[Work instruction]
Write out the records word for word, beginning with the line that contains "Which box's median line is the highest?" and continuing through the end of the records. Leave the pictures out.

[Records supplied]
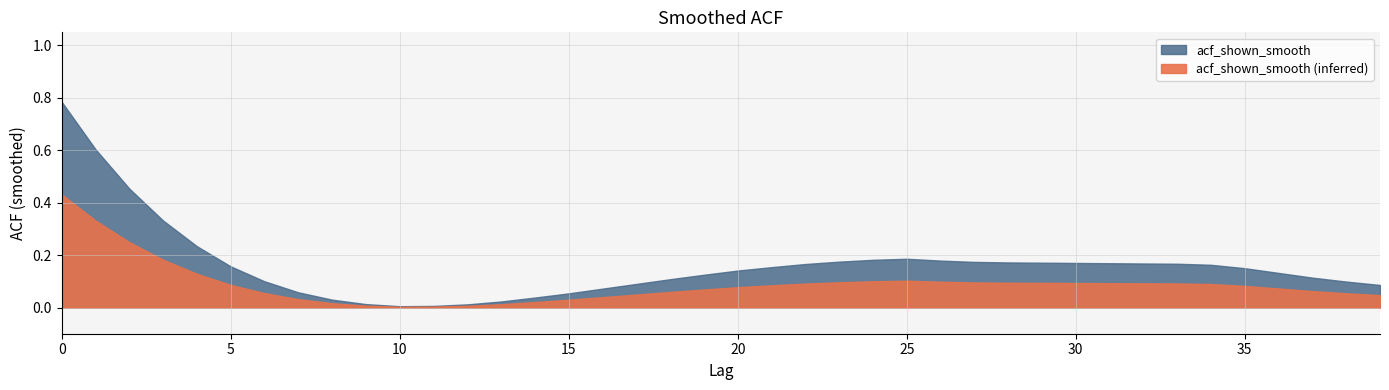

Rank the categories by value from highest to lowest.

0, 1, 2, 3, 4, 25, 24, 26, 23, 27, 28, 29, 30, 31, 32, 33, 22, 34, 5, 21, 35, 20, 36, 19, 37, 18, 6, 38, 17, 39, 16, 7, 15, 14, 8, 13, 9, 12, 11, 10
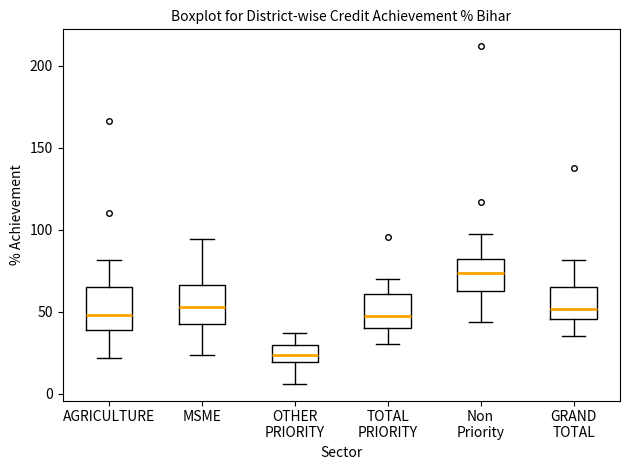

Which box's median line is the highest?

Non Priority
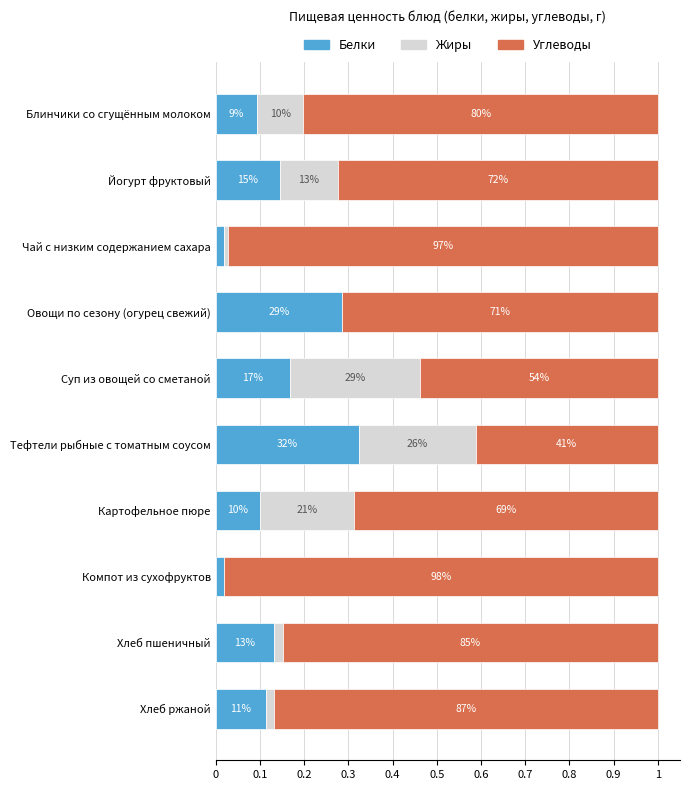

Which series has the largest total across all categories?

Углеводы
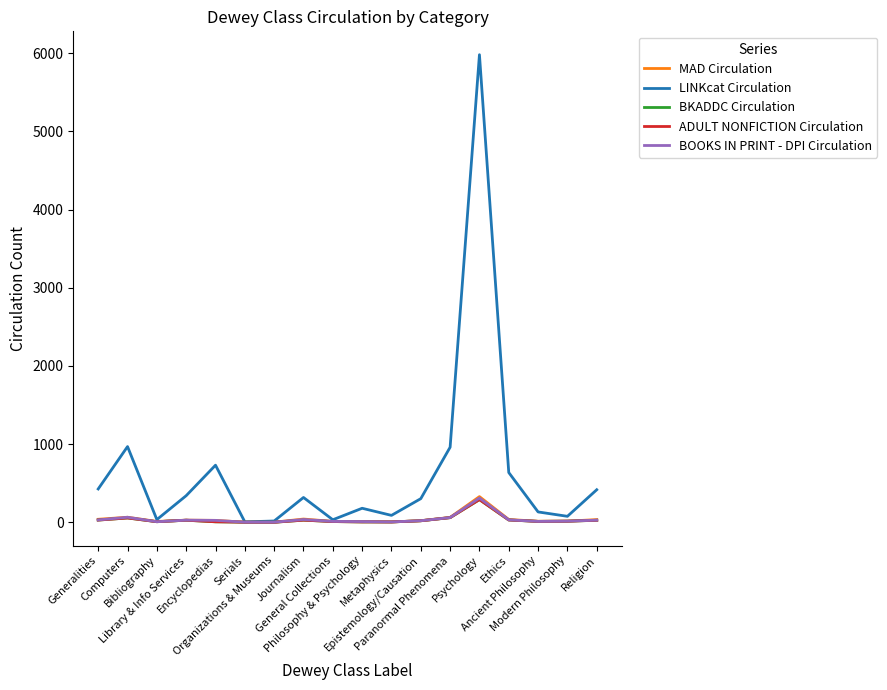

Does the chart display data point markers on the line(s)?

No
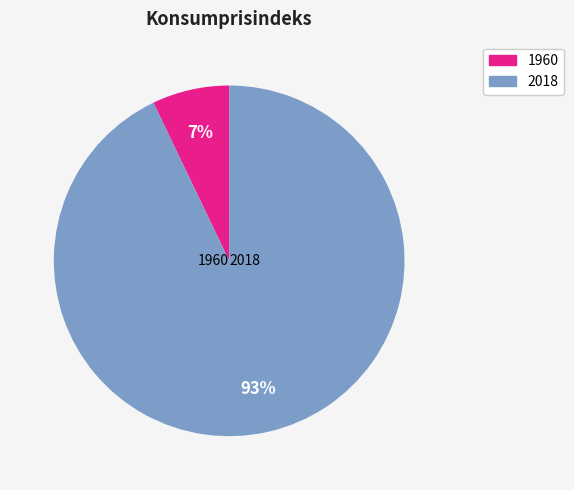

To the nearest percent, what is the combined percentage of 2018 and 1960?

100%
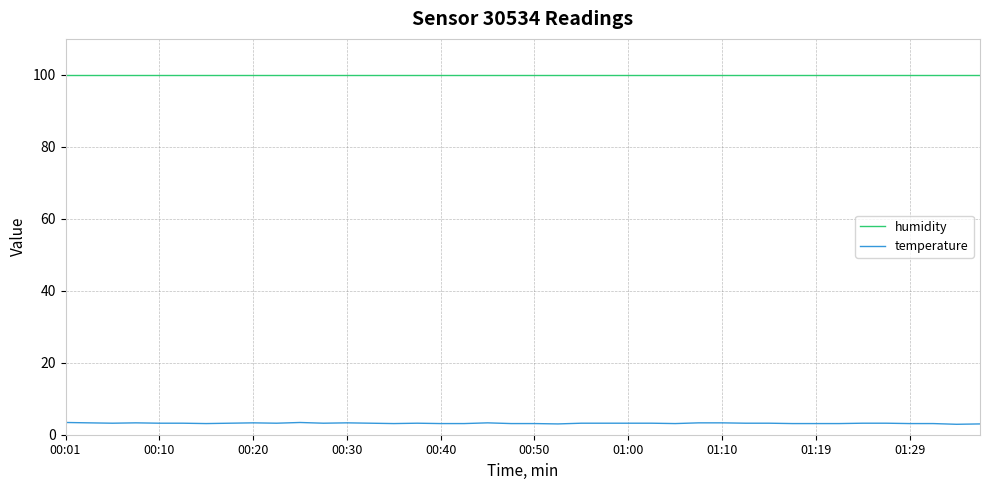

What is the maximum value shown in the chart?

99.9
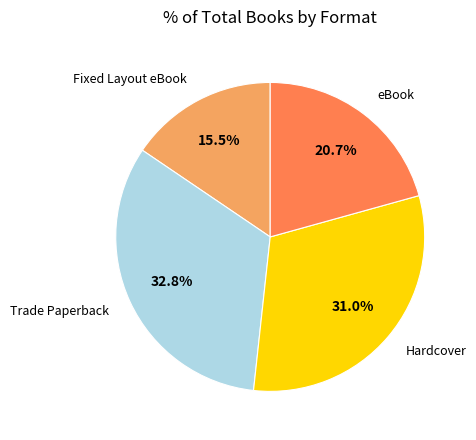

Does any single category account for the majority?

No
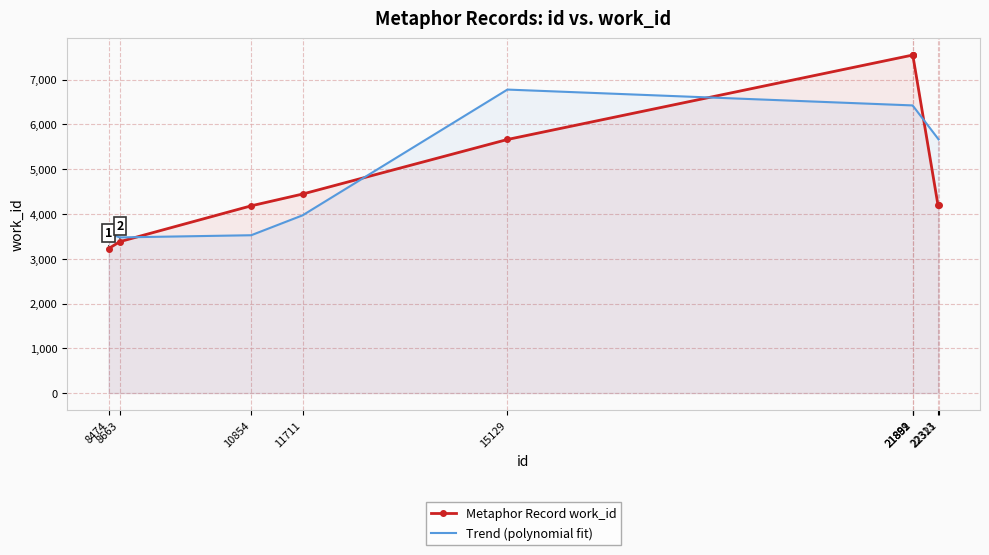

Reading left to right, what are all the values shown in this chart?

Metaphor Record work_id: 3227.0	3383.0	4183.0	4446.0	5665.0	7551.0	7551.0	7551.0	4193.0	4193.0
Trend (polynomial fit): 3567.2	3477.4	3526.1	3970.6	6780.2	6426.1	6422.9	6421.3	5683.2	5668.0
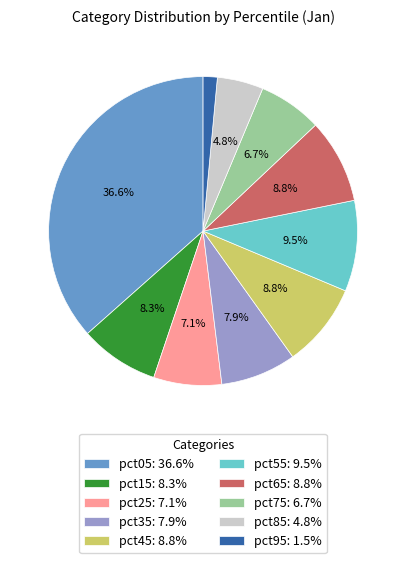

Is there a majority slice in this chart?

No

[Task answer]
Which box's median line is the highest?

Non Priority

Which series has the largest total across all categories?

Углеводы

Does the chart display data point markers on the line(s)?

No

To the nearest percent, what is the combined percentage of 2018 and 1960?

100%

What is the maximum value shown in the chart?

99.9

Does any single category account for the majority?

No

Reading left to right, what are all the values shown in this chart?

Metaphor Record work_id: 3227.0	3383.0	4183.0	4446.0	5665.0	7551.0	7551.0	7551.0	4193.0	4193.0
Trend (polynomial fit): 3567.2	3477.4	3526.1	3970.6	6780.2	6426.1	6422.9	6421.3	5683.2	5668.0

Is there a majority slice in this chart?

No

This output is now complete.